→ What you should do
Across the entries below, work out how many lines contain "responsiveness". Please give the number only.

======== Supplied material ========

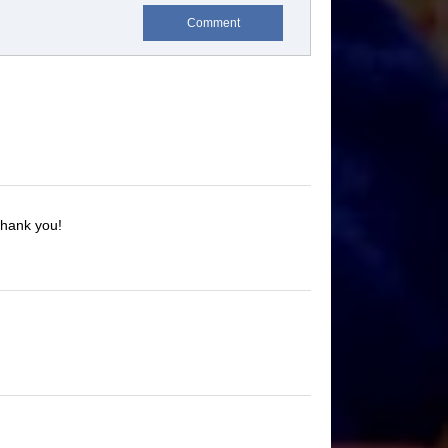
Comment
Thank you!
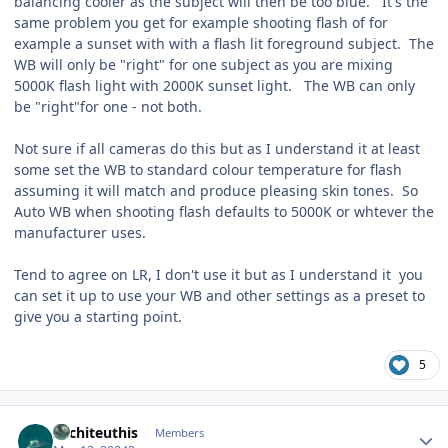
balancing cooler as the subject will then be too blue. It's the
same problem you get for example shooting flash of for
example a sunset with with a flash lit foreground subject. The
WB will only be "right" for one subject as you are mixing
5000K flash light with 2000K sunset light. The WB can only
be "right"for one - not both.
Not sure if all cameras do this but as I understand it at least
some set the WB to standard colour temperature for flash
assuming it will match and produce pleasing skin tones. So
Auto WB when shooting flash defaults to 5000K or whtever the
manufacturer uses.
Tend to agree on LR, I don't use it but as I understand it you
can set it up to use your WB and other settings as a preset to
give you a starting point.
5
Author stats
Architeuthis
Members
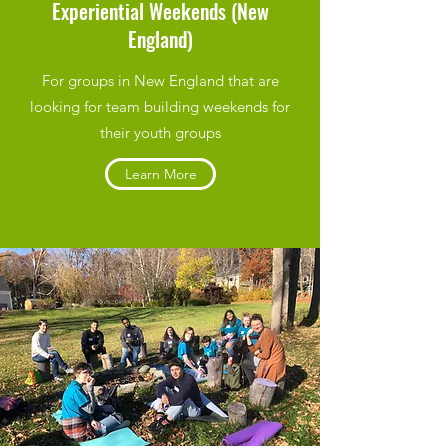
Experiential Weekends (New
England)
For groups in New England that are
looking for team building weekends for
their youth groups
Learn More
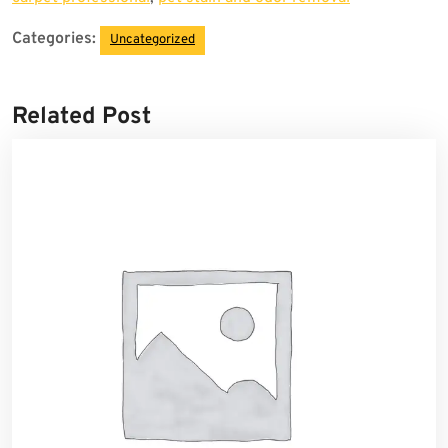
Categories:
Uncategorized
Related Post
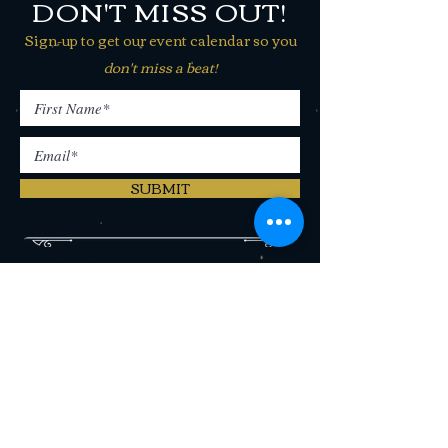
DON'T MISS OUT!
Sign-up to get our event calendar so you
don't miss a beat!
SUBMIT
406 N Last Chance Gulch Helena,
MT 59601
(406) 442-2250
CONTACT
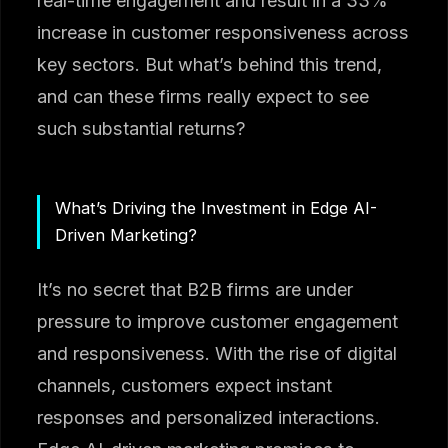
real-time engagement and result in a 33%
increase in customer responsiveness across
key sectors. But what’s behind this trend,
and can these firms really expect to see
such substantial returns?
What’s Driving the Investment in Edge AI-
Driven Marketing?
It’s no secret that B2B firms are under
pressure to improve customer engagement
and responsiveness. With the rise of digital
channels, customers expect instant
responses and personalized interactions.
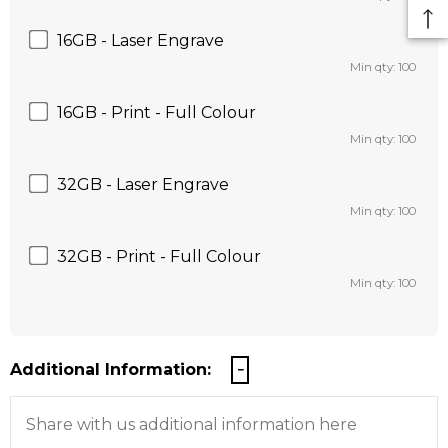
16GB - Laser Engrave
Min qty: 100
16GB - Print - Full Colour
Min qty: 100
32GB - Laser Engrave
Min qty: 100
32GB - Print - Full Colour
Min qty: 100
Additional Information:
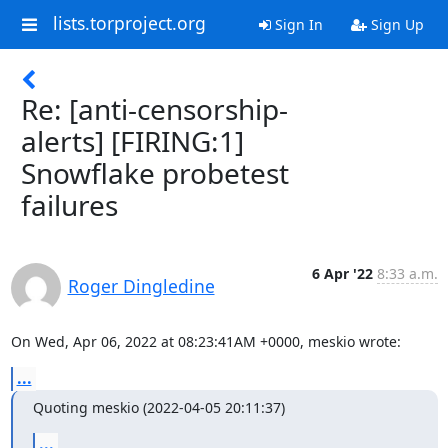
lists.torproject.org
Sign In
Sign Up
Re: [anti-censorship-
alerts] [FIRING:1]
Snowflake probetest
failures
6 Apr '22
8:33 a.m.
Roger Dingledine
On Wed, Apr 06, 2022 at 08:23:41AM +0000, meskio wrote:
...
Quoting meskio (2022-04-05 20:11:37)
...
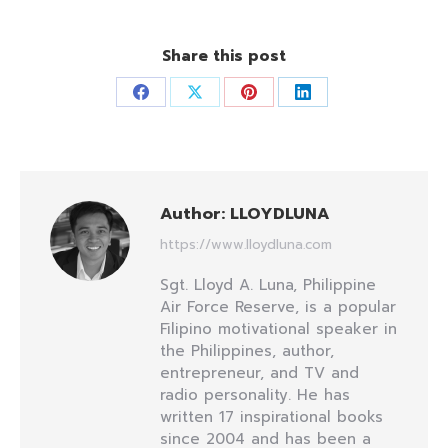
Share this post
Share
Share
Share
Share
on
on
on
on
Facebook
X
Pinterest
LinkedIn
Author:
LLOYDLUNA
https://www.lloydluna.com
Sgt. Lloyd A. Luna, Philippine
Air Force Reserve, is a popular
Filipino motivational speaker in
the Philippines, author,
entrepreneur, and TV and
radio personality. He has
written 17 inspirational books
since 2004 and has been a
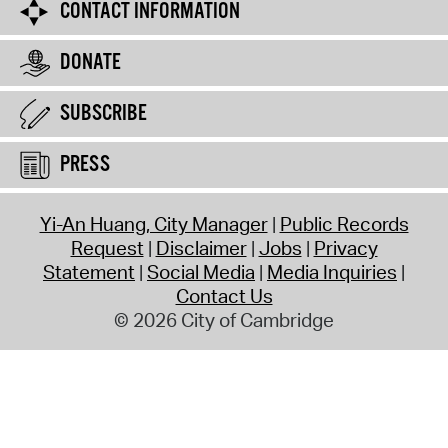
CONTACT INFORMATION
DONATE
SUBSCRIBE
PRESS
Yi-An Huang, City Manager
Public Records
Request
Disclaimer
Jobs
Privacy
Statement
Social Media
Media Inquiries
Contact Us
© 2026 City of Cambridge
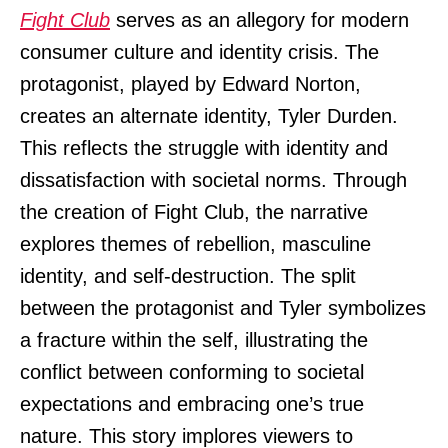
Fight Club
serves as an allegory for modern
consumer culture and identity crisis. The
protagonist, played by Edward Norton,
creates an alternate identity, Tyler Durden.
This reflects the struggle with identity and
dissatisfaction with societal norms. Through
the creation of Fight Club, the narrative
explores themes of rebellion, masculine
identity, and self-destruction. The split
between the protagonist and Tyler symbolizes
a fracture within the self, illustrating the
conflict between conforming to societal
expectations and embracing one’s true
nature. This story implores viewers to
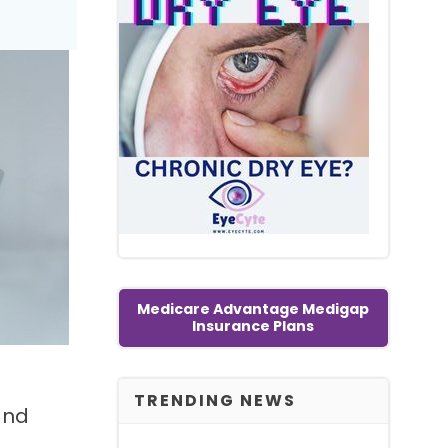
Medicare Advantage Medigap
Insurance Plans
TRENDING NEWS
and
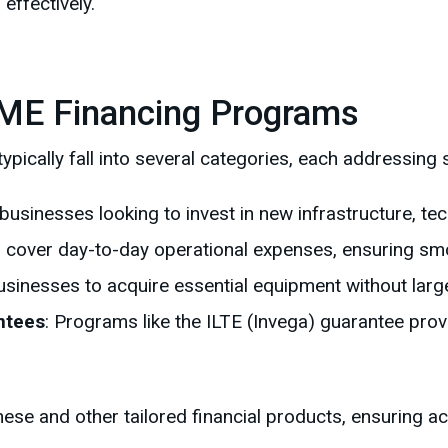
effectively.
ME Financing Programs
pically fall into several categories, each addressing 
r businesses looking to invest in new infrastructure, te
p cover day-to-day operational expenses, ensuring sm
usinesses to acquire essential equipment without larg
ntees
: Programs like the ILTE (Invega) guarantee prov
 and other tailored financial products, ensuring acce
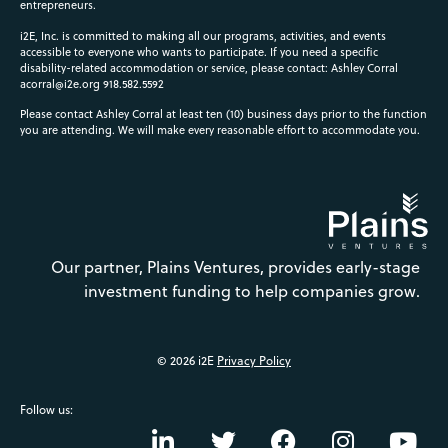
entrepreneurs.
i2E, Inc. is committed to making all our programs, activities, and events
accessible to everyone who wants to participate. If you need a specific
disability-related accommodation or service, please contact: Ashley Corral
acorral@i2e.org
918.582.5592
Please contact Ashley Corral at least ten (10) business days prior to the function
you are attending. We will make every reasonable effort to accommodate you.
Our partner, Plains Ventures, provides early-stage
investment funding to help companies grow.
© 2026 i2E
Privacy Policy
Follow us:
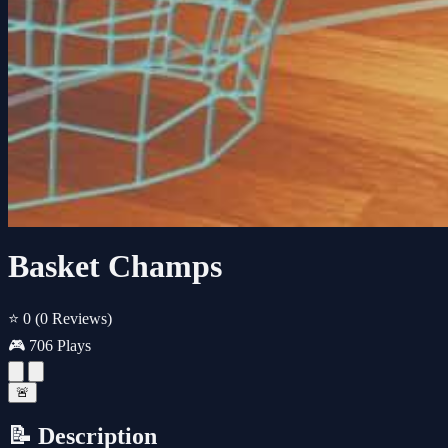
Basket Champs
⭐ 0
(0 Reviews)
🎮 706 Plays
🚨
📝 Description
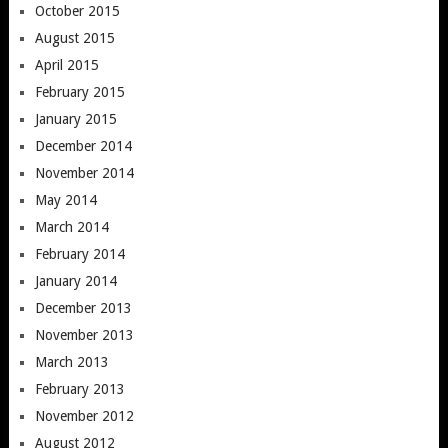
October 2015
August 2015
April 2015
February 2015
January 2015
December 2014
November 2014
May 2014
March 2014
February 2014
January 2014
December 2013
November 2013
March 2013
February 2013
November 2012
August 2012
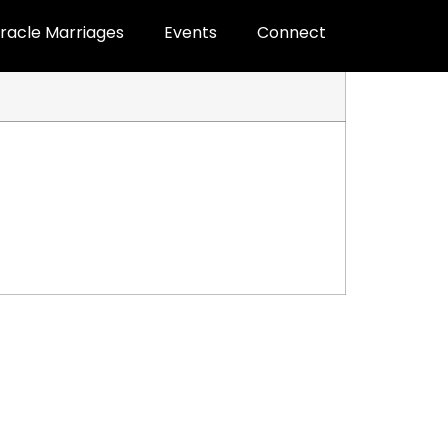
racle Marriages
Events
Connect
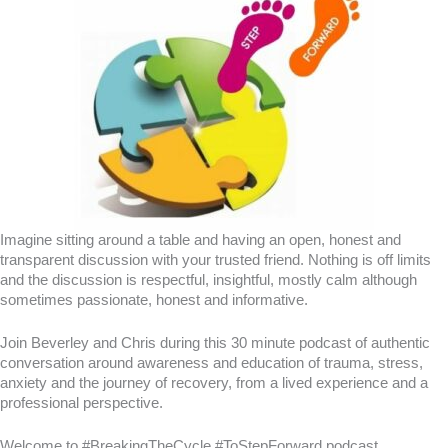
Imagine sitting around a table and having an open, honest and
transparent discussion with your trusted friend. Nothing is off limits
and the discussion is respectful, insightful, mostly calm although
sometimes passionate, honest and informative.
Join Beverley and Chris during this 30 minute podcast of authentic
conversation around awareness and education of trauma, stress,
anxiety and the journey of recovery, from a lived experience and a
professional perspective.
Welcome to #BreakingTheCycle #ToStepForward podcast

========

→ Answer to the exercise
2